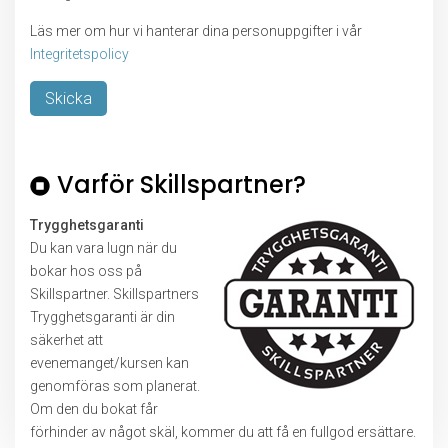
Läs mer om hur vi hanterar dina personuppgifter i vår
Integritetspolicy
Lämna detta fält tomt.
Varför Skillspartner?
Trygghetsgaranti
Du kan vara lugn när du
bokar hos oss på
Skillspartner. Skillspartners
Trygghetsgaranti är din
säkerhet att
evenemanget/kursen kan
genomföras som planerat.
Om den du bokat får
förhinder av något skäl, kommer du att få en fullgod ersättare.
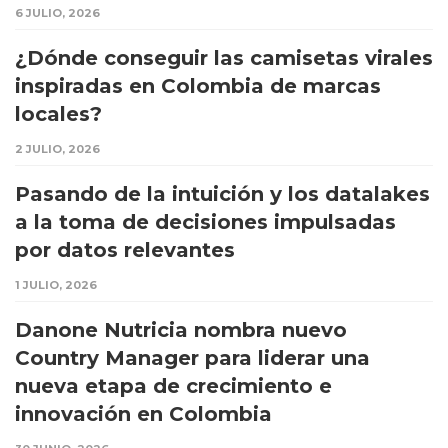
6 JULIO, 2026
¿Dónde conseguir las camisetas virales
inspiradas en Colombia de marcas
locales?
2 JULIO, 2026
Pasando de la intuición y los datalakes
a la toma de decisiones impulsadas
por datos relevantes
1 JULIO, 2026
Danone Nutricia nombra nuevo
Country Manager para liderar una
nueva etapa de crecimiento e
innovación en Colombia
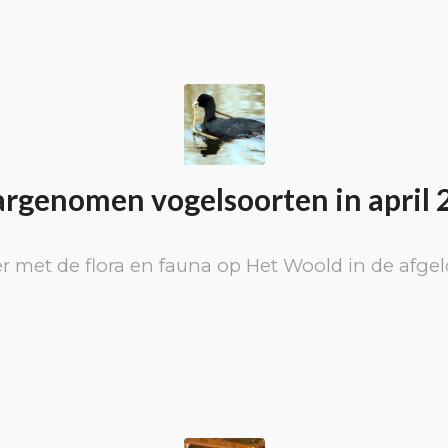
rgenomen vogelsoorten in april 
r met de flora en fauna op Het Woold in de afg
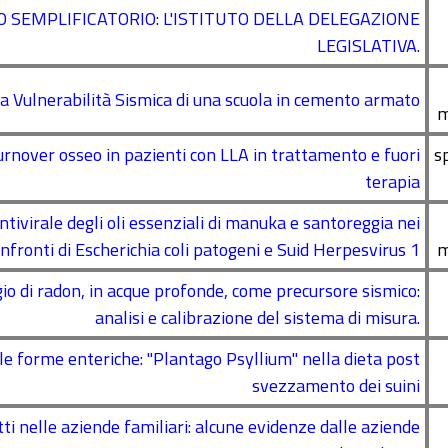
LO SEMPLIFICATORIO: L'ISTITUTO DELLA DELEGAZIONE
LEGISLATIVA.
la Vulnerabilità Sismica di una scuola in cemento armato
m
urnover osseo in pazienti con LLA in trattamento e fuori
s
terapia
antivirale degli oli essenziali di manuka e santoreggia nei
nfronti di Escherichia coli patogeni e Suid Herpesvirus 1
m
 di radon, in acque profonde, come precursore sismico:
analisi e calibrazione del sistema di misura.
lle forme enteriche: "Plantago Psyllium" nella dieta post
svezzamento dei suini
tti nelle aziende familiari: alcune evidenze dalle aziende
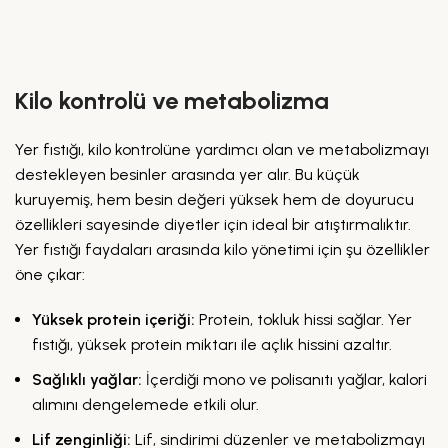
Kilo kontrolü ve metabolizma
Yer fıstığı, kilo kontrolüne yardımcı olan ve metabolizmayı
destekleyen besinler arasında yer alır. Bu küçük
kuruyemiş, hem besin değeri yüksek hem de doyurucu
özellikleri sayesinde diyetler için ideal bir atıştırmalıktır.
Yer fıstığı faydaları arasında kilo yönetimi için şu özellikler
öne çıkar:
Yüksek protein içeriği:
Protein, tokluk hissi sağlar. Yer
fıstığı, yüksek protein miktarı ile açlık hissini azaltır.
Sağlıklı yağlar:
İçerdiği mono ve polisanıtı yağlar, kalori
alımını dengelemede etkili olur.
Lif zenginliği:
Lif, sindirimi düzenler ve metabolizmayı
========================================
### PROBLEM TO SOLVE
Reproduce the material above verbatim; omit every picture.

### TASK ANSWER
Läs mer om hur vi hanterar dina personuppgifter i vår
Integritetspolicy
Lämna detta fält tomt.
Varför Skillspartner?
Trygghetsgaranti
Du kan vara lugn när du
bokar hos oss på
Skillspartner. Skillspartners
Trygghetsgaranti är din
säkerhet att
evenemanget/kursen kan
genomföras som planerat.
Om den du bokat får
förhinder av något skäl, kommer du att få en fullgod ersättare.
6 JULIO, 2026
¿Dónde conseguir las camisetas virales
inspiradas en Colombia de marcas
locales?
2 JULIO, 2026
Pasando de la intuición y los datalakes
a la toma de decisiones impulsadas
por datos relevantes
1 JULIO, 2026
Danone Nutricia nombra nuevo
Country Manager para liderar una
nueva etapa de crecimiento e
innovación en Colombia
rgenomen vogelsoorten in april 
r met de flora en fauna op Het Woold in de afg
LO SEMPLIFICATORIO: L'ISTITUTO DELLA DELEGAZIONE
LEGISLATIVA.
la Vulnerabilità Sismica di una scuola in cemento armato
m
urnover osseo in pazienti con LLA in trattamento e fuori
s
terapia
antivirale degli oli essenziali di manuka e santoreggia nei
nfronti di Escherichia coli patogeni e Suid Herpesvirus 1
m
 di radon, in acque profonde, come precursore sismico:
analisi e calibrazione del sistema di misura.
lle forme enteriche: "Plantago Psyllium" nella dieta post
svezzamento dei suini
tti nelle aziende familiari: alcune evidenze dalle aziende
Kilo kontrolü ve metabolizma
Yer fıstığı, kilo kontrolüne yardımcı olan ve metabolizmayı
destekleyen besinler arasında yer alır. Bu küçük
kuruyemiş, hem besin değeri yüksek hem de doyurucu
özellikleri sayesinde diyetler için ideal bir atıştırmalıktır.
Yer fıstığı faydaları arasında kilo yönetimi için şu özellikler
öne çıkar:
Yüksek protein içeriği:
Protein, tokluk hissi sağlar. Yer
fıstığı, yüksek protein miktarı ile açlık hissini azaltır.
Sağlıklı yağlar:
İçerdiği mono ve polisanıtı yağlar, kalori
alımını dengelemede etkili olur.
Lif zenginliği:
Lif, sindirimi düzenler ve metabolizmayı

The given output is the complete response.